We are in the fortunate situation of having the exact same hardware
platform in both instances. FAT32 was chosen as a filesystem that
both Win32 and Linux have in common. As far as I know, there are no
others that meet that criteria. However, I'm intrigued by the raw
partition option! Where can I learn more? Does this work under both
Linux and Win32? How stable is the Beta? ;-)

Again, thanks for answering my questions and making me feel welcome in
the Firebird world.

Nathan

--- In firebird-support@yahoogroups.com, Helen Borrie <helebor@t...>
wrote:
>
> At 08:41 AM 29/01/2006, you wrote:
> >Hello All -
> >
> >This is my first posting to firebird-support. I'm just learning about
> >FB and all that is possible...and I have one very important question:
> >
> >"Is the ODS (on-disk-structure) of the Windows server compatible with
> >the ODS used by the Linux server?"
>
> The short answer is Yes.
>
>
> >My company intends to develop a device that can plug into both Windows
> >and Linux machines. This device needs to contain a powerful RDBMS
> >(residing on a FAT32 filesystem) such that the info stored under one
> >OS is available on the other OS. The RDBMS needs to be as
> >resource-efficient as possible (which rules out a Java solution).

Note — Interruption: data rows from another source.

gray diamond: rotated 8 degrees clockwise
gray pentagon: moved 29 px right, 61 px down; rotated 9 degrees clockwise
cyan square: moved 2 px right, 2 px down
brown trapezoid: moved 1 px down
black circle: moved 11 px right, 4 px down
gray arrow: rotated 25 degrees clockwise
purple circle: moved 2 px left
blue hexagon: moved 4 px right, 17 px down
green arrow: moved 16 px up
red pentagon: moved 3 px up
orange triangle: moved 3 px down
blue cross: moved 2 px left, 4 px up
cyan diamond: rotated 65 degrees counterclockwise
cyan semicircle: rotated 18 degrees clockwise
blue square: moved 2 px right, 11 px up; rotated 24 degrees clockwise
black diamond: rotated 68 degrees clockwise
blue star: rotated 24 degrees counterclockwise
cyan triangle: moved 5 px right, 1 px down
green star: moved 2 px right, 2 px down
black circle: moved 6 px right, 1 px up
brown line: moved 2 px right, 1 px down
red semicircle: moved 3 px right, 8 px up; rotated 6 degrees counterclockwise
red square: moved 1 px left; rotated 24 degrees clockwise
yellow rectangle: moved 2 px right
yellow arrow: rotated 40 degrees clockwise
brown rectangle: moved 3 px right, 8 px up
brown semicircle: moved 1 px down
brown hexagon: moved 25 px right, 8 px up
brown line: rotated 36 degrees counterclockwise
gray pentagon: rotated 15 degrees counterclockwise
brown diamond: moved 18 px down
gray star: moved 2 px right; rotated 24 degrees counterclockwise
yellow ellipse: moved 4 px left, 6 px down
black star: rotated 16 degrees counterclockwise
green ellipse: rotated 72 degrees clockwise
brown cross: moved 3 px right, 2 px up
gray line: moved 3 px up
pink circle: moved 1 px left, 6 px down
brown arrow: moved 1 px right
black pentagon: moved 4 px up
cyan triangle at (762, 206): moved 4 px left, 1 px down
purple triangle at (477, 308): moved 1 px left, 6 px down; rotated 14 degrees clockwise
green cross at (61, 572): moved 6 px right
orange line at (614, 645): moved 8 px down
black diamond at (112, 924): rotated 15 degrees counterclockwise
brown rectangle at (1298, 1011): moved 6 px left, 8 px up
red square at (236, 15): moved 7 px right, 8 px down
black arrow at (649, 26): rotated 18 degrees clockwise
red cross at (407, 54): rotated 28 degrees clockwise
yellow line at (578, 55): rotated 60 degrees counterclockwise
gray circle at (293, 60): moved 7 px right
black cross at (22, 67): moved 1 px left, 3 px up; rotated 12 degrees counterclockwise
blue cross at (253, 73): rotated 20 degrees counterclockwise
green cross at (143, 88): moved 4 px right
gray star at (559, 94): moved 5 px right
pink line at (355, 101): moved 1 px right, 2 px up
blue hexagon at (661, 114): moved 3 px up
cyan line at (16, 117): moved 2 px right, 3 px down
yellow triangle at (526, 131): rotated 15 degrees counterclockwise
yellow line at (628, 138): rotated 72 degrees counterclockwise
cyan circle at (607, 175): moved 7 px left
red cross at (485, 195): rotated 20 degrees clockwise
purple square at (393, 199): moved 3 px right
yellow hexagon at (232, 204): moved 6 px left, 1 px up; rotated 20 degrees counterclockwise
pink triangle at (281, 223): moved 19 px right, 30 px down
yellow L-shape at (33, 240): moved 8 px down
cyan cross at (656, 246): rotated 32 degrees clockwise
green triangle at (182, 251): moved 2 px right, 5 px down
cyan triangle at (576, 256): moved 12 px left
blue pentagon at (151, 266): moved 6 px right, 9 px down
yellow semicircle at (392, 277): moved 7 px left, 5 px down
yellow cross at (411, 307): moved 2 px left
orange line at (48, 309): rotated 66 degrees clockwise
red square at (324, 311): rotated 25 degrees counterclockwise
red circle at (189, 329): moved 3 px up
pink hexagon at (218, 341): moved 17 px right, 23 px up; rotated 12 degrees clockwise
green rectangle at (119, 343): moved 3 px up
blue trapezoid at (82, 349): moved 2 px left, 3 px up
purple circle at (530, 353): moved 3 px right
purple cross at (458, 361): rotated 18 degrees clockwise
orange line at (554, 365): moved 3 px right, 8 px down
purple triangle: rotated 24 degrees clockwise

So
> >far, FB is the only option I've located. But, I'm unsure if the ODS
> >is compatible between OS's.
>
> Cross-compatibility of the ODS depends on the hardware. As long as
> both servers are writing to their databases from hardware-compatible
> hosts, e.g. Intel 32, AMD 32, then the ODS is compatible.
>
> What I can't predict (though someone else will step in here to
> comment) is what will happen if 64-bit chips are in the
> equation. Current distros of Firebird are all 32-bit applications,
> which a Windows and some Linux distros will run transparently as
> 32-bit. I have no idea what happens when a 64-bit OS writes to or
> reads from a FAT32 filesystem.
>
> However, I'm nervous about "residing on a FAT32 filesystem", simply
> because, in my ignorance, I suspect that Linux systems accessing
> local FAT32 partitions do so via the NFS. That is, although the
> FAT32 partition is physically local, the OS treats it as a network
partition.
>
> If I'm right about this (and I'm ready to be wrong about it!), then
> you won't be able to use the database safely from Linux. It's not a
> question of the ODS, but how I/O is controlled. I believe Linux can
> read and write at file-level to a non-native partition, but would
> come to grief when trying to operate on block addresses within a
> file, or to allocate more blocks to the file.
>
> All that said, I've opened databases residing on flash disks from
> both Classic on Linux and Superserver on Windows, albeit as a single
> user, really only to the extent of proving it could be done.
>
> Firebird also has the ability to make a database read-only - this is
> a database attribute, not to be confused with the read-only attribute
> of a file. A read-only database *can* safely be read from a network
> partition. You need to set a parameter in firebird.conf to enable this.
>
> And because I can't tell from your description whether the intent is
> to attempt to access the same database for writes concurrently from
> both Windows and Linux, I will tell you now that this is a big No-No,
> even though it is possible to configure both servers to allow it.
>
> Possibly your final answer will be found in the capability of
> Firebird 2 (currently in Beta) to store and access databases on a
> raw device. It would certainly be nice (from our POV) to have
> someone putting this feature to a real-life test.